El por qué de la fecha
En nuestro país el primer festejo se realizó un 24 de agosto de 1958, porque ese día de 1816 había nacido Merceditas, la hija del Padre de la Patria, don José de San Martín.
Más tarde, promediando los años ’60, se propuso el Día del Padre para el tercer domingo de junio. Cuentan que se copió la fecha de Estados Unidos, donde en 1909 Sonora Smart Dodd homenajeó a su padre, veterano de la guerra civil.
Así en el país del norte el primer Día del Padre se realizó en Washington el 19 de junio de 1910 y en 1966 el presidente Lyndon B. Johnson declaró que el tercer domingo de junio se celebre el Día del Padre.

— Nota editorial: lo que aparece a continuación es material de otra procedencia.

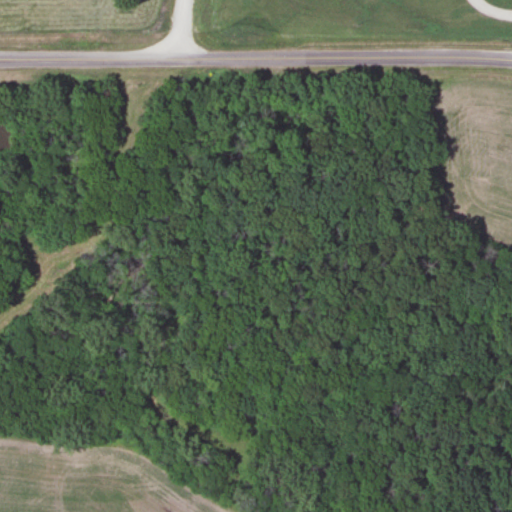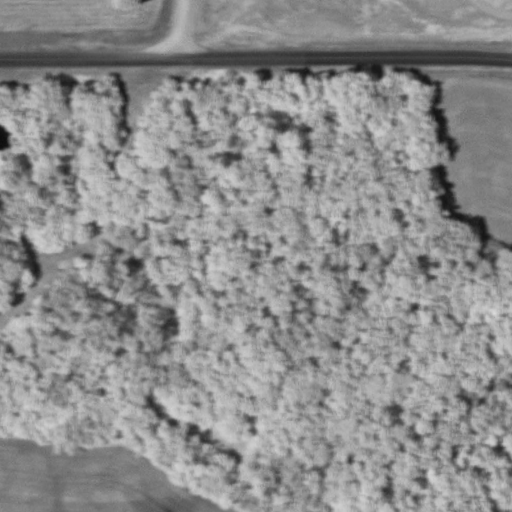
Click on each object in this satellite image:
road: (181, 29)
road: (256, 58)
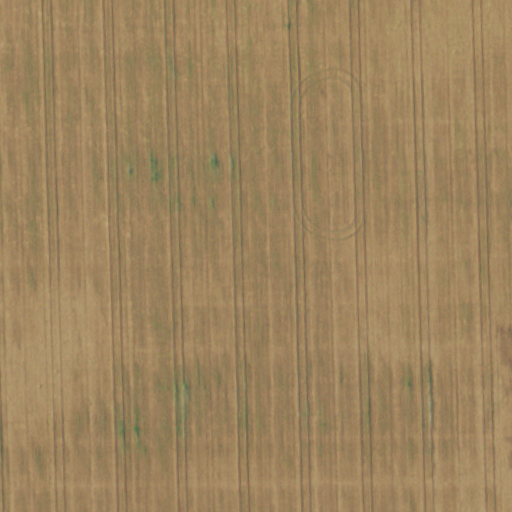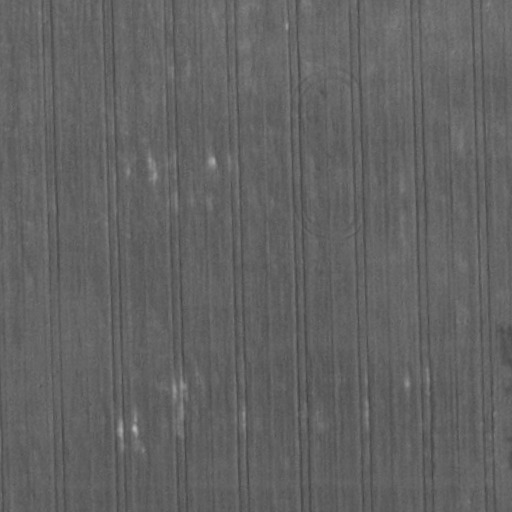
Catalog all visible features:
crop: (256, 256)
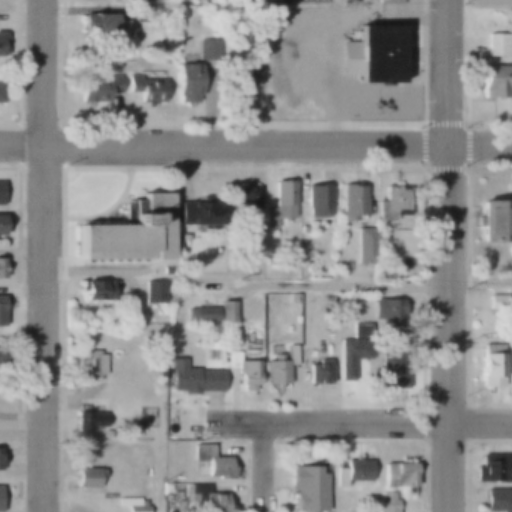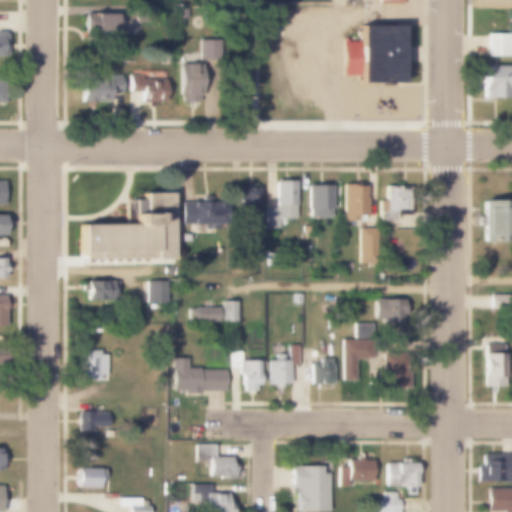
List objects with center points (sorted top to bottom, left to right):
building: (142, 14)
building: (100, 25)
building: (101, 26)
building: (499, 45)
building: (500, 45)
building: (2, 46)
building: (3, 46)
building: (204, 48)
building: (380, 54)
building: (374, 55)
building: (349, 58)
building: (252, 62)
building: (197, 72)
building: (492, 81)
building: (186, 83)
building: (241, 83)
building: (497, 83)
building: (238, 84)
building: (97, 88)
building: (145, 88)
building: (149, 89)
building: (0, 90)
building: (96, 90)
building: (2, 91)
road: (255, 142)
building: (1, 194)
building: (246, 196)
building: (250, 199)
building: (317, 200)
building: (320, 202)
building: (351, 202)
building: (355, 203)
building: (279, 204)
building: (282, 204)
building: (391, 205)
building: (397, 205)
building: (198, 213)
building: (202, 217)
building: (497, 222)
building: (494, 223)
building: (2, 224)
building: (2, 226)
building: (126, 233)
building: (133, 235)
building: (364, 244)
building: (367, 246)
road: (448, 255)
road: (44, 256)
building: (2, 269)
building: (3, 269)
road: (369, 285)
building: (94, 291)
building: (101, 292)
building: (152, 292)
building: (155, 293)
building: (293, 298)
building: (389, 311)
storage tank: (172, 312)
building: (225, 312)
building: (1, 313)
building: (200, 315)
building: (2, 316)
building: (382, 342)
building: (353, 349)
building: (233, 359)
building: (2, 360)
building: (491, 365)
building: (88, 366)
building: (281, 366)
building: (92, 367)
building: (393, 370)
building: (494, 370)
building: (317, 372)
building: (279, 373)
building: (320, 373)
building: (247, 375)
building: (248, 376)
building: (193, 378)
building: (196, 379)
building: (88, 422)
building: (92, 422)
road: (362, 422)
building: (0, 459)
building: (0, 460)
building: (211, 462)
building: (214, 463)
building: (492, 465)
road: (262, 467)
building: (497, 468)
storage tank: (148, 472)
building: (351, 472)
building: (356, 474)
building: (397, 474)
storage tank: (178, 477)
building: (86, 478)
building: (89, 480)
building: (398, 486)
storage tank: (162, 488)
building: (306, 489)
building: (310, 489)
building: (3, 492)
building: (1, 499)
building: (207, 499)
building: (496, 499)
building: (499, 501)
building: (217, 503)
building: (386, 503)
building: (130, 504)
road: (157, 506)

A esta fecha adhirió Argentina, entre otros 50 países que decidieron lo mismo.

EL COSTADO SOCIAL
“Gran sentido humanitario”
“El tío Mansilla”, como lo conocían en la Alcaidía de Santa Rosa sus compañeros policías y los detenidos, siempre mostró un costado social que lo llevaba a ayudar a quienes lo necesitaban en la medida que podía hacerlo.
Fabiana Ballejos, trabajadora social del Ministerio a cargo de Fernanda Alonso, y ex concejal de Santa Rosa, contó que en el Patronato de Liberados pudo conocer “la realidad durísima del detenido, y también la voluntad de algunos policías, como el caso de Horacio Mansilla, con un gran sentido de lo humanitario y lo social”, cuenta.
Al principio se propusieron poner en marcha un proyecto para los que salían con libertad condicional o laboral, “para que pudieran encontrar un espacio de contención e inserción social y laboral”.
Después cambiaron un poco el enfoque y desde hace nueve meses junto con Horacio, su familia, y un grupo de vecinos, trabajan con jóvenes en la prevención de adicciones, “tratando de conseguir inserción laboral y detectando situaciones de vulnerabilidad”. Otro objetivo es “lograr soberanía alimentaria a través de capacitaciones concretas, aprendiendo a sembrar, arreglar máquinas, a arar y la cría de aves de granja”, explica Fabiana.
Esas actividades, a través de la formación de la Asociación “El progreso”, se están llevando a cabo en la chacra que hoy ocupa -en alquiler- Horacio y su familia, contando con el acompañamiento de varios grupos familiares”. Una tarea solidaria que, naturalmente, no es fácil.

Discriminación.

En el diálogo con Horacio y su esposa Nancy, les pregunto qué les ha molestado con relación a su familia. Y afirman convencidos: “la discriminación por ser muchos”.
¿Cómo es eso? Sí, que nos inviten a alguna cena, o a un casamiento, y nos digan: vengan ustedes dos. Y los chicos quedan fuera de la invitación. Eso nos duele”, explican.

Largos festejos.

En un momento Nancy señala que Horacio cumple años el 18 de febrero, y que los festejos duran tres días: “Sí, nos juntamos el primer día con toda la familia; después con toda la gente de la Iglesia Evangélica a la que vamos siempre, y finalmente con los amigos de la policía. Sabemos ser 50 ó 60… Cada uno a su manera aporta algo y la pasamos re bien”, cierra el hombre.